Seite 3: Dieselmotor kein Flüstertriebwerk

Der 1,5-Liter große Renault-Diesel unter der kantigen Citan-Motorhaube ist auch im Renault-Gewand als Kangoo nicht gerade ein Flüstertriebwerk. Mit dem Mercedes-Stern am Grill hätte man vielleicht erwartet, dass dem Triebwerk akustisch bessere Manieren beigebracht worden wären.

Die halbe Zentralelektrik sitzt wie auf dem Präsentierteller über der Batterie. - © Foto: Robert Domina
praxischeck Citan 3

Dem ist nicht so. Bereits bei 100 km/h Landstraßen-Geschwindigkeit umwehen laute 70 dB(A) das Fahrerohr, bei 120 auf der Autobahn dröhnt der Diesel gar mit 72 dB in die Fahrerkabine. Dabei liegen 3.200 Umdrehungen an – ein Hinweis auf die relativ kurze Übersetzung dieser Basis-Diesel-Motorisierung. Sie verleiht dem Citan andererseits eine gewisse Leichtfüßigkeit im Stadtverkehr: Gänge lassen sich leicht überspringen, der Mercedes-Lieferwagen ist hier in seinem Element und wirkt sehr elastisch.

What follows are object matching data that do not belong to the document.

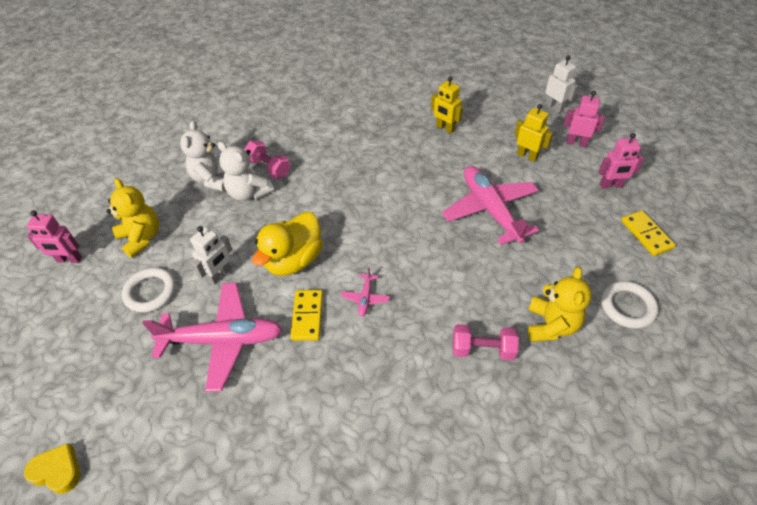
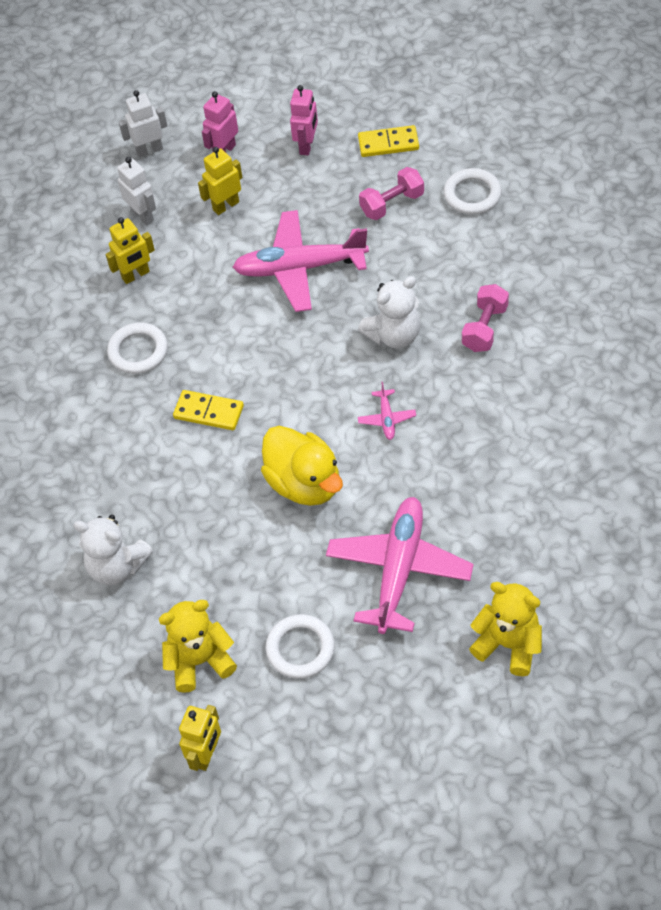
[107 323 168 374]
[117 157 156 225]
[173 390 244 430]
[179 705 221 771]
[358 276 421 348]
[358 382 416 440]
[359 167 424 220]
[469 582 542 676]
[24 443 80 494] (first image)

Wankstabiles Fahrwerk mit serienmäßigem ESP

Die Komplettierung der Mercedes-Transporter-Range nach unten ist mit dem Citan nur zum Teil gelungen: Zwar stehen den stilistischen Mängeln am Armaturenbrett sehr brauchbare Sitze und ein wankstabiles Fahrwerk mit serienmäßigen ESP neuester Generation gegenüber. Aber selbst die Lärmkulisse des einfachen Citan-Kastenwagens ist jedoch eines Mercedes unwürdig. Auch die schwache Entlüftung kann nicht überzeugen, zudem verschmutzen die Seitenfenster bei Schmuddelwetter über Gebühr. Das lässt auf wenig Feinarbeit im Windkanal schließen.

Preislich ordnet sich der Citan in etwa auf Augenhöhe mit dem Renault Kangoo ein. Bei Renault kostet der Kangoo "Energy" mit 75 PS-Motor und Start-/Stop derzeit 15.400 Euro laut Preisliste. Ein ESP (420 Euro) ist da aber noch nicht dabei, dafür elektrische Spiegel und Fensterheber, Licht und Regensensor und sogar das Standard-Radio.

Der Citan liegt ausstattungsbereinigt da nur 150 Euro höher - also kein großer Unterschied in den Listenpreisen. Allein: beim Zubehör kann es beim Mercedes-Händler etwas teurer werden. Bei Renault kostet ein Tempomat nämlich nur 180 Euro und der Holzboden im Laderaum nur 128 Euro. Der Mercedes-Aufschlag ist jedoch keine Gesetzmäßigkeit. Für die Klimaanlage verlangen beide 950 Euro.